In response to Haiti’s popular resistance, Abinader launched acts of retaliation. On Sep. 11, 2023, just after a meeting of the Dominican National Security Council, Abinader closed the Dajabón border and suspended the issuance of visas to Haitians. In a press conference, he “deplores Ariel Henry’s lack of leadership and his inability to make state decisions.”
The Dominican government, according to Foreign Minister Roberto Alvarez and the Administrative Minister of the Presidency, José Ignacio Paliza, will not sit down for negotiations within the framework of the Haiti-Dominican Republic Bilateral Technical Commission until the cessation of work on the Massacre River canal.
This is an unprecedented nationalist movement on the Northeast border, where Haitians remain mobilized 24 hours a day, seven days a week, singing patriotic, revolutionary songs. There is a popular vigil to not only encourage the workers building the canal but also to monitor the work in progress so that Dominican forces do not come to sabotage the project.
This resistance is a shining example of Haitians’ revolutionary soul and unity, when the population comes together as one man, one woman, to retaliate against the arrogance of Dominican leaders.
Abinader’s biggest problem is that he cannot admit the real reasons he opposes Haiti’s canal project. It will allow many Haitians to stay in Haiti to work and live off their land, rather than go look for low-paying jobs on Dominican plantations. Furthermore, they will no longer need to go shop for food in the town across the Massacre River from Ouanaminthe, Dajabon, which lives off Haitian commerce. Every Monday and Friday, thousands of Haitians stream across the bridge over the Massacre River between Ouanaminthe and Dajabón, where they spend between $1.2 to 1.5 million weekly, according to a 2019 Haiti Libre report. In short, the DR will loose both Haitian workers and commerce, which it desperately needs, since for decades Haitians have been the engine of the Dominican economy.
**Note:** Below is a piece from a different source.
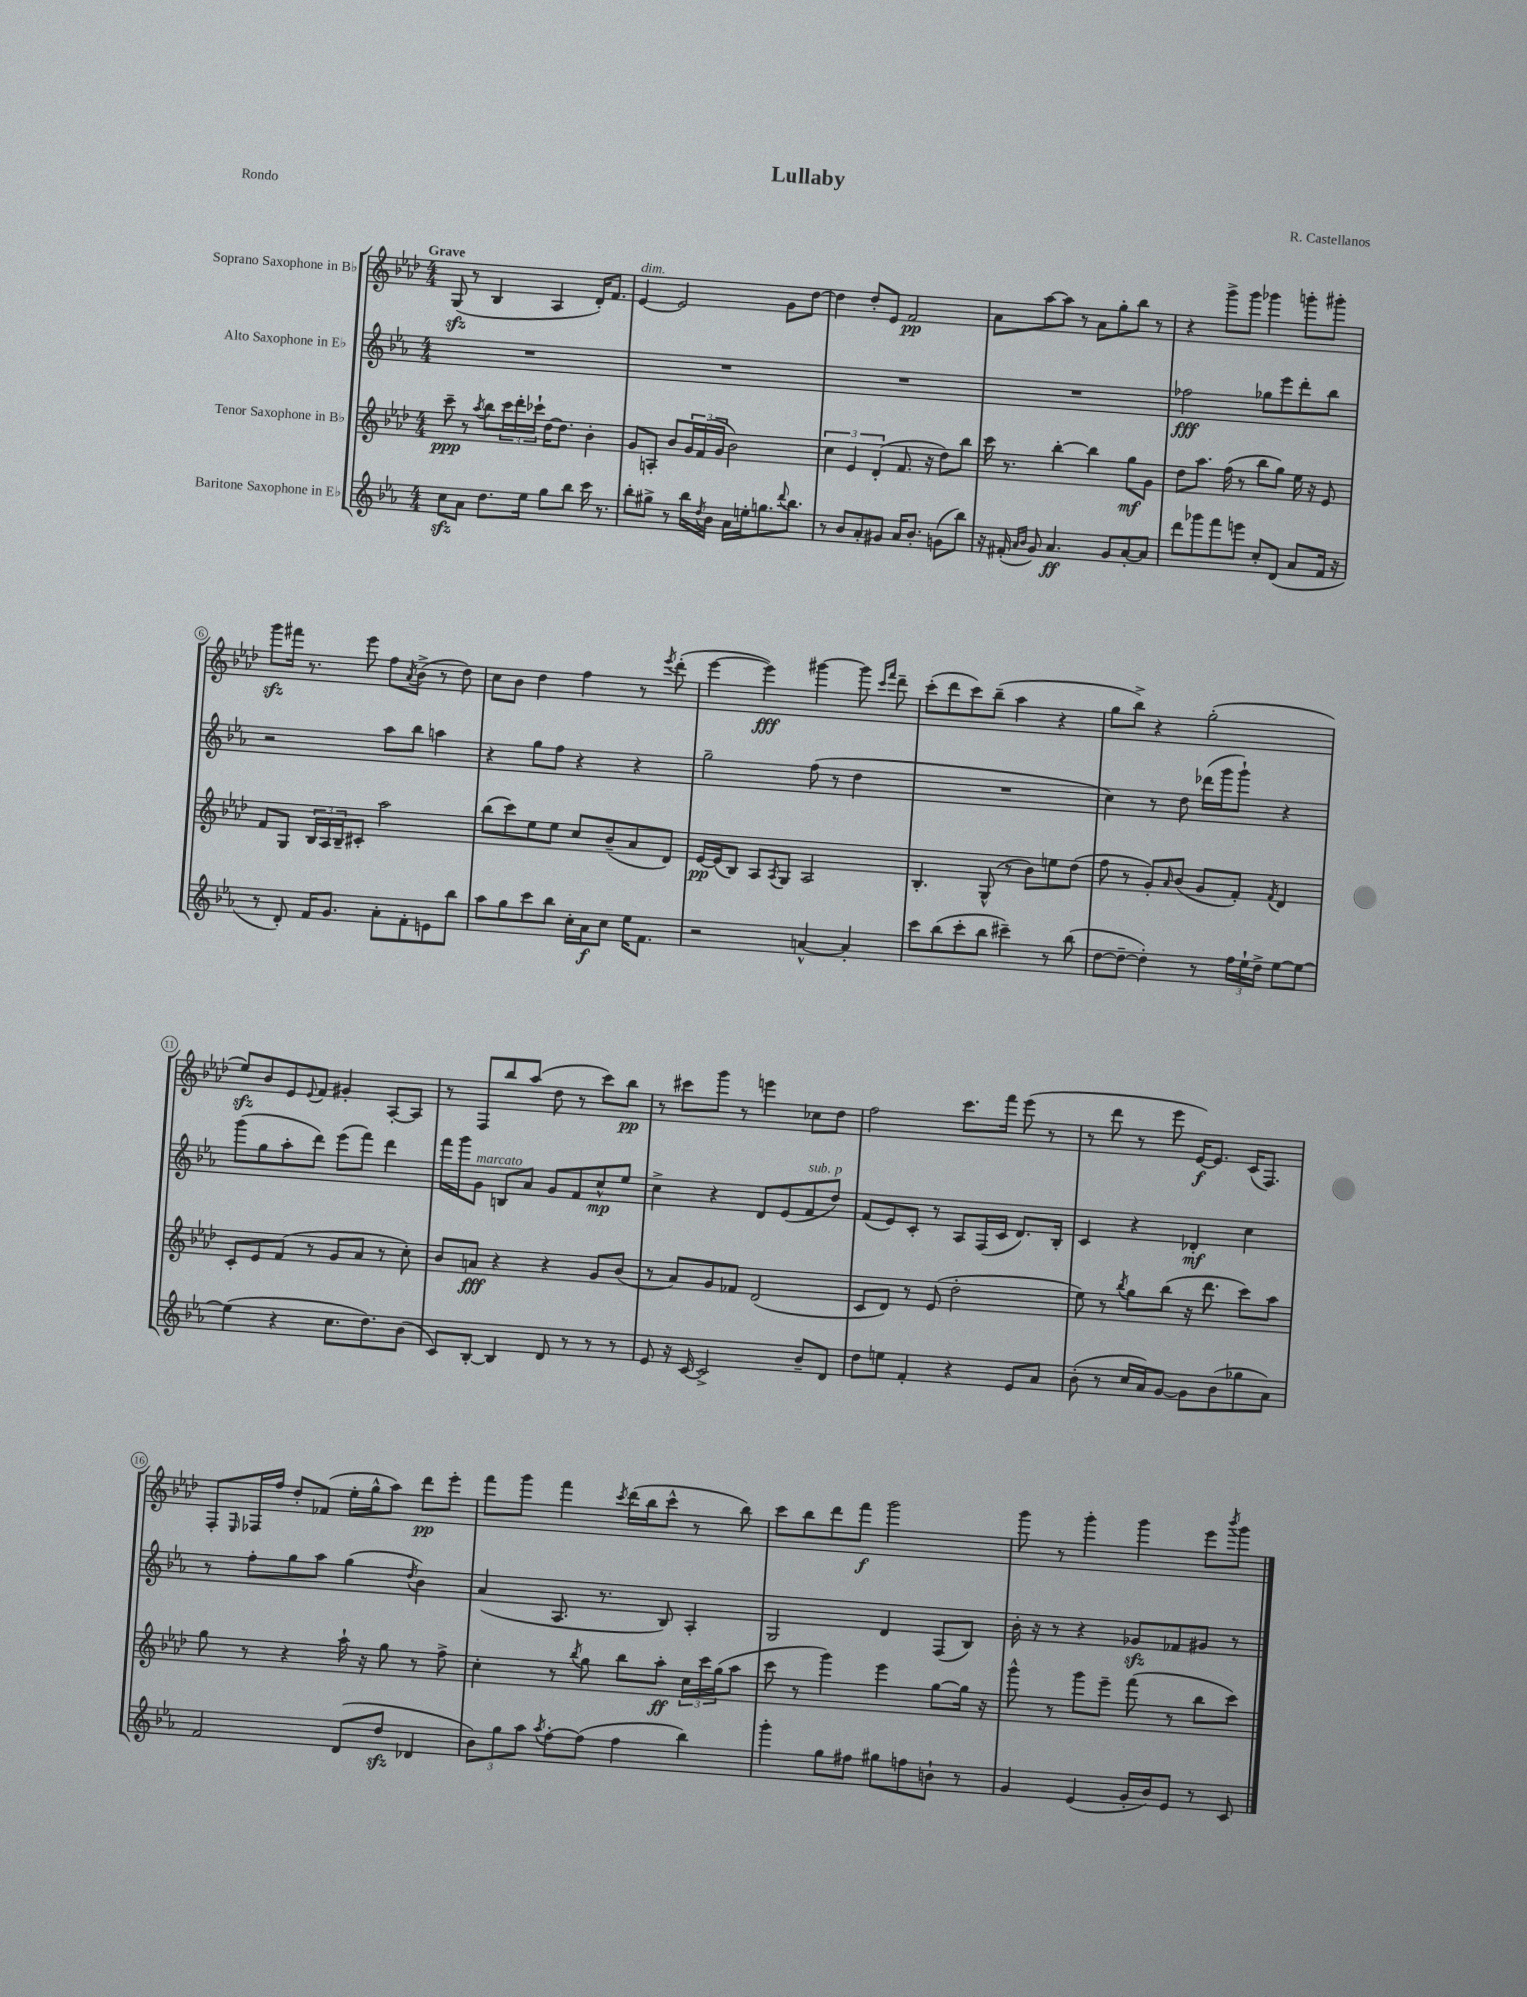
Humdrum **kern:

In a Sep. 12 interview with Haitian station Radio Mega, former Haitian Senator from the Northeast Department, Jean-Baptiste Bien-Aimé, said that Abinader is also trying to whip up ultra-nationalist support for his reelection bid in a presidential contest scheduled for May 19, 2024 with the Massacre River controversy.
The movement in Haiti’s Northeast is a great sign of hope, if Haitians are conscious and consistent, from all corners of the country. Abandoned workers who go to neighboring lands to sell their labor power and receive only contempt, repression, and humiliation in return can realize that they are a robust army, if they can organize themselves in the way they are building the Massacre River irrigation canal, they can count on their creative forces to change the country as well.